Words and photography: Kirsty Garner & Matt
We know how great classic ownership is, but it isn’t the cheapest pastime.
It’s daunting for those not used to looking after old bikes with their manual ignition, finding top dead centre… and how do you explain tickling carbs?
And for new riders, or those more used to modern bikes, there’s the fun of changing gear with the foot you’ve used for braking, up instead of down for gears on some models but not others and of course a total lack of brakes.
Some modern bikes already look good, like Triumph’s Bonneville family, Kawasaki’s W800 and Harley Sportsters. But they also carry a price that could get you a true classic.
The two bikes here had the budget of a bag of jelly babies, needed to suit the rider and be something a little different that would fit in at an old bike meet.
Suzuki GS500E
When a friend of mine, Kirsty, wanted to do her bike test I thought I’d let her have a go on an old GS500E I had in the shed after her CBT. Stupid idea.

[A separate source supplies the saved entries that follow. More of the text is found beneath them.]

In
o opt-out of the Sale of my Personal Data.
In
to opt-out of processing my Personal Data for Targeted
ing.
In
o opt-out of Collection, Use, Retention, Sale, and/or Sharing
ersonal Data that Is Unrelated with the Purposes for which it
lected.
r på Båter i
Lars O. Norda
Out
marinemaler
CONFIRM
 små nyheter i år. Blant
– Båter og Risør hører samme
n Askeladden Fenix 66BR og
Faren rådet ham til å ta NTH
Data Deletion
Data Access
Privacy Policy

This poor, unloved ex-training school bike had last been ridden in the midst of winter, then parked up.
Although a battery started the engine up with fresh petrol, everything else was seized.
I had to jump up and down on the pillion seat to free the shock linkage (it didn’t free it, just compressed it, but made it easier for Kirsty to get her feet on the ground), you could only change gear with a mallet as the gear selector shaft was seized in the aluminium sprocket cover (so we stayed in first), the forks were leaking and the brakes were terrible. What an introduction to the wonders of motorcycling…
Somehow, she loved it and took a shine to the barely-mobile Suzuki. Hopefully that early foray helped with clutch control and getting used to the larger bike.
After passing her test first time, we were talking about bike choice as she wanted a classic bike.
Then the GS500 came up again – after all, it is an air-cooled 500cc parallel twin, albeit in a modern frame.
But that frame is steel, hence easily modified, so some fag-packet designs were hatched to make a new, lower, narrower subframe to make it fit Kirsty’s size and hopefully look a little less modern. This meant stripping the bike.